The magic number
Since the novel of Douglas Adams, The Hitchhiker’s Guide to the Galaxy (1979), where the answer of a supercomputer to “the most important question”, including life and the universe, is the number 42, no one has been so attached to a single number as scientists.
This is the purpose that we often assigned to P-values, an arbitrary threshold delimiting “statistical significance”. Recently, more than 800 scientists from 50 countries signed a letter requesting the withdrawal of all concepts of Statistical Significance1. The dichotomized discussion involves the terms statistically “significant” and “non-significant”, which depend on whether the P-value falls below or above this “magic” number, giving the idea that the items evaluated are categorically different.
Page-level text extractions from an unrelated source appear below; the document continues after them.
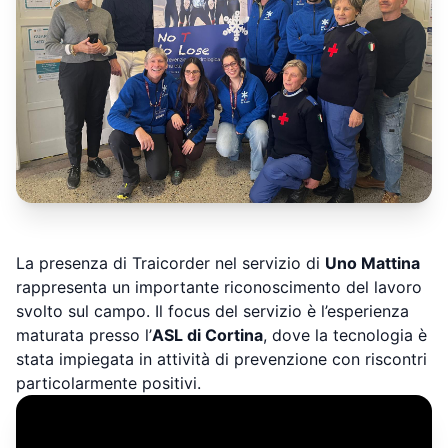
La presenza di Traicorder nel servizio di
Uno Mattina
rappresenta un importante riconoscimento del lavoro
svolto sul campo. Il focus del servizio è l’esperienza
maturata presso l’
ASL di Cortina
, dove la tecnologia è
stata impiegata in attività di prevenzione con riscontri
particolarmente positivi.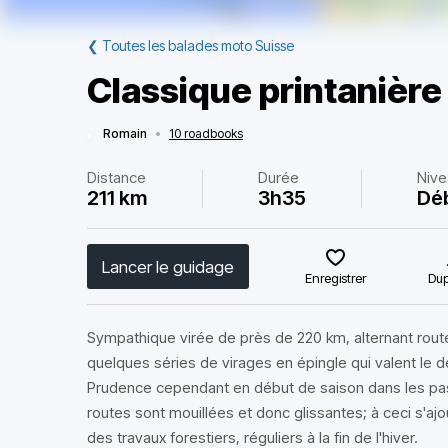
❮
Toutes les balades moto Suisse
Classique printanière
Romain
•
10 roadbooks
Distance
Durée
Niv
211 km
3h35
Dé
Lancer le guidage
Enregistrer
Dup
Sympathique virée de près de 220 km, alternant rou
quelques séries de virages en épingle qui valent le d
Prudence cependant en début de saison dans les pas
routes sont mouillées et donc glissantes; à ceci s'aj
des travaux forestiers, réguliers à la fin de l'hiver.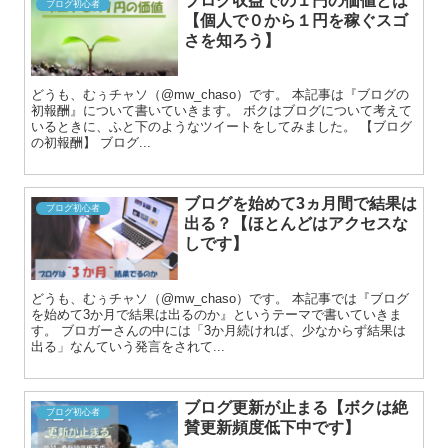
ブログ収益での１円の価値とは
ブログ初心者
【個人で０から１円を稼ぐスゴ
さを知ろう】
どうも、むぅチャソ（@mw_chaso）です。 本記事は『ブログの
初報酬』について書いていきます。 ボクはブログについて考えて
いるときに、ふと下のようなツイートをしてみました。 【ブログ
の初報酬】 ブログ...
ブログを始めて3ヵ月間で結果は
ブログ初心者
出る？【ほとんどはアクセスな
しです】
どうも、むぅチャソ（@mw_chaso）です。 本記事では『ブログ
を始めて3か月で結果は出るのか』というテーマで書いていきま
す。 ブロガーさんの中には「3か月続ければ、少なからず結果は
出る」なんていう発言をされて...
ブログ更新が止まる【ボクは絶
ブログ初心者
賛更新頻度低下中です】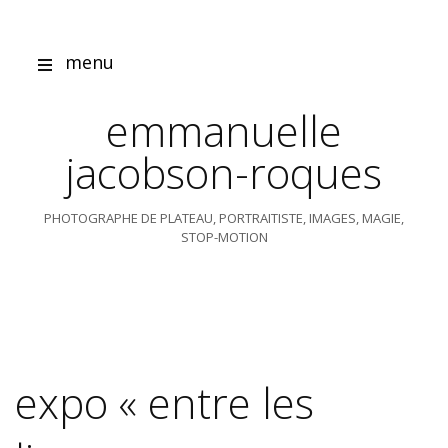
Skip
to
content
menu
emmanuelle
jacobson-roques
PHOTOGRAPHE DE PLATEAU, PORTRAITISTE, IMAGES, MAGIE,
STOP-MOTION
expo « entre les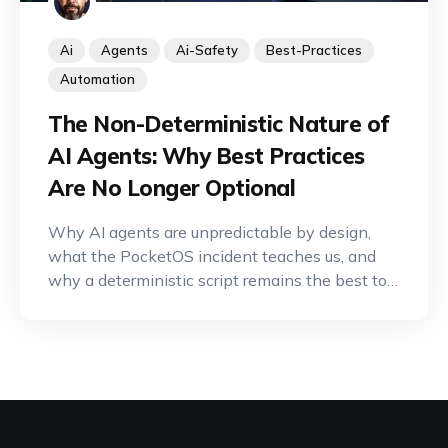
Ai
Agents
Ai-Safety
Best-Practices
Automation
The Non-Deterministic Nature of
AI Agents: Why Best Practices
Are No Longer Optional
Why AI agents are unpredictable by design,
what the PocketOS incident teaches us, and
why a deterministic script remains the best tool
for critical operations.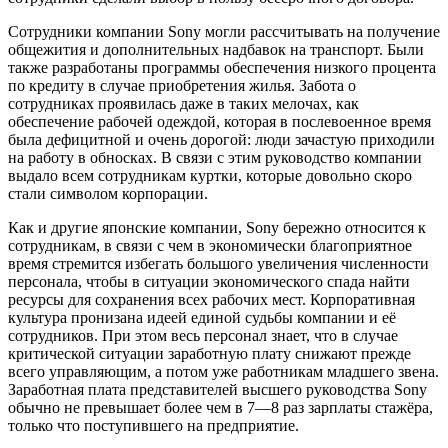
Сотрудники компании Sony могли рассчитывать на получение
общежития и дополнительных надбавок на транспорт. Были
также разработаны программы обеспечения низкого процента
по кредиту в случае приобретения жилья. Забота о
сотрудниках проявилась даже в таких мелочах, как
обеспечение рабочей одеждой, которая в послевоенное время
была дефицитной и очень дорогой: люди зачастую приходили
на работу в обносках. В связи с этим руководство компании
выдало всем сотрудникам куртки, которые довольно скоро
стали символом корпорации.
Как и другие японские компании, Sony бережно относится к
сотрудникам, в связи с чем в экономически благоприятное
время стремится избегать большого увеличения численности
персонала, чтобы в ситуации экономического спада найти
ресурсы для сохранения всех рабочих мест. Корпоративная
культура пронизана идеей единой судьбы компании и её
сотрудников. При этом весь персонал знает, что в случае
критической ситуации заработную плату снижают прежде
всего управляющим, а потом уже работникам младшего звена.
Заработная плата представителей высшего руководства Sony
обычно не превышает более чем в 7—8 раз зарплаты стажёра,
только что поступившего на предприятие.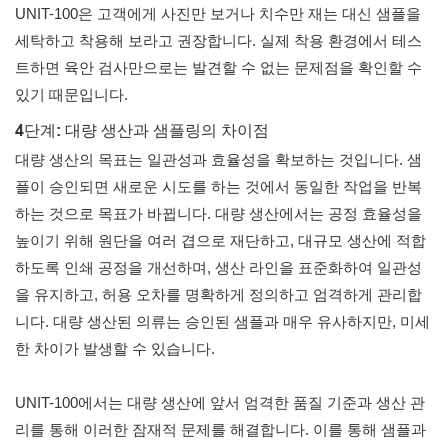
UNIT-100은 고객에게 사진만 보거나 치수만 재는 대신 샘플을
세탁하고 착용해 보라고 권장합니다. 실제 착용 환경에서 테스
트하면 육안 검사만으로는 발견할 수 없는 문제점을 확인할 수
있기 때문입니다.
4단계: 대량 생산과 샘플링의 차이점
대량 생산의 목표는 일관성과 효율성을 확보하는 것입니다. 샘
플이 승인되면 새로운 시도를 하는 것에서 동일한 작업을 반복
하는 것으로 목표가 바뀝니다. 대량 생산에서는 공정 효율성을
높이기 위해 원단을 여러 겹으로 재단하고, 대규모 생산에 적합
하도록 인쇄 공정을 개선하며, 생산 라인을 표준화하여 일관성
을 유지하고, 허용 오차를 명확하게 정의하고 엄격하게 관리합
니다. 대량 생산된 의류는 승인된 샘플과 매우 유사하지만, 미세
한 차이가 발생할 수 있습니다.
UNIT-100에서는 대량 생산에 앞서 엄격한 품질 기준과 생산 관
리를 통해 이러한 잠재적 문제를 해결합니다. 이를 통해 샘플과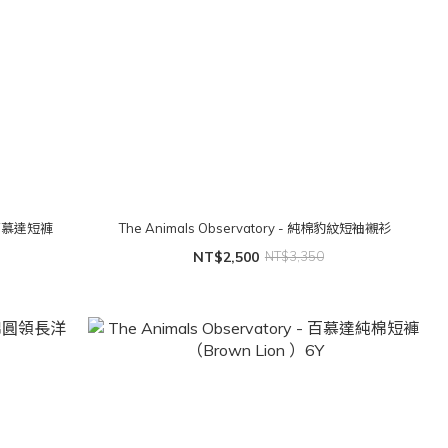
豹紋百慕達短褲
The Animals Observatory - 純棉豹紋短袖襯衫
NT$2,500
NT$3,350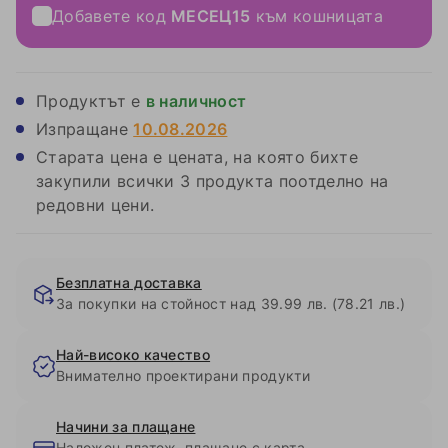
Добавете код
МЕСЕЦ15
към кошницата
Продуктът е
в наличност
Изпращане
10.08.2026
Старата цена е цената, на която бихте
закупили всички 3 продукта поотделно на
редовни цени.
Безплатна доставка
За покупки на стойност над 39.99 лв. (78.21 лв.)
Най-високо качество
Внимателно проектирани продукти
Начини за плащане
Наложен платеж, плащане с карта,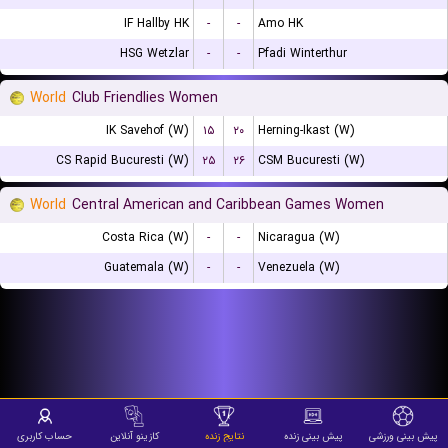
IF Hallby HK
-
-
Amo HK
HSG Wetzlar
-
-
Pfadi Winterthur
World
Club Friendlies Women
IK Savehof (W)
۱۵
۲۰
Herning-Ikast (W)
CS Rapid Bucuresti (W)
۲۵
۲۶
CSM Bucuresti (W)
World
Central American and Caribbean Games Women
Costa Rica (W)
-
-
Nicaragua (W)
Guatemala (W)
-
-
Venezuela (W)
پیش بینی ورزشی
پیش بینی زنده
نتایج زنده
کازینو آنلاین
حساب کاربری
Unfortunately, the false belief that crossing the threshold of statistical significance is enough to show that a result is ‘real’ has led scientists and us (journal editors) to privilege such results, thereby distorting the literature. Some could argue that an arbitrary but clear limit is better than an unclear one. Additionally, if we do not use statistical significance, then what should we be doing instead? Whatever the discussion might lead to in the future, what seems relevant now is to educate ourselves about statistical misconceptions, but further, we should consider the logic, the background knowledge, and the experimental design along with P value to conclude.
Austral Journal of Veterinary Sciences is not considering changing how it considers the statistical analysis in evaluation of papers at this time, but we are aware of this discussion in the scientific world since the conclusions will necessarily have an impact on what is currently considered suitable for publication.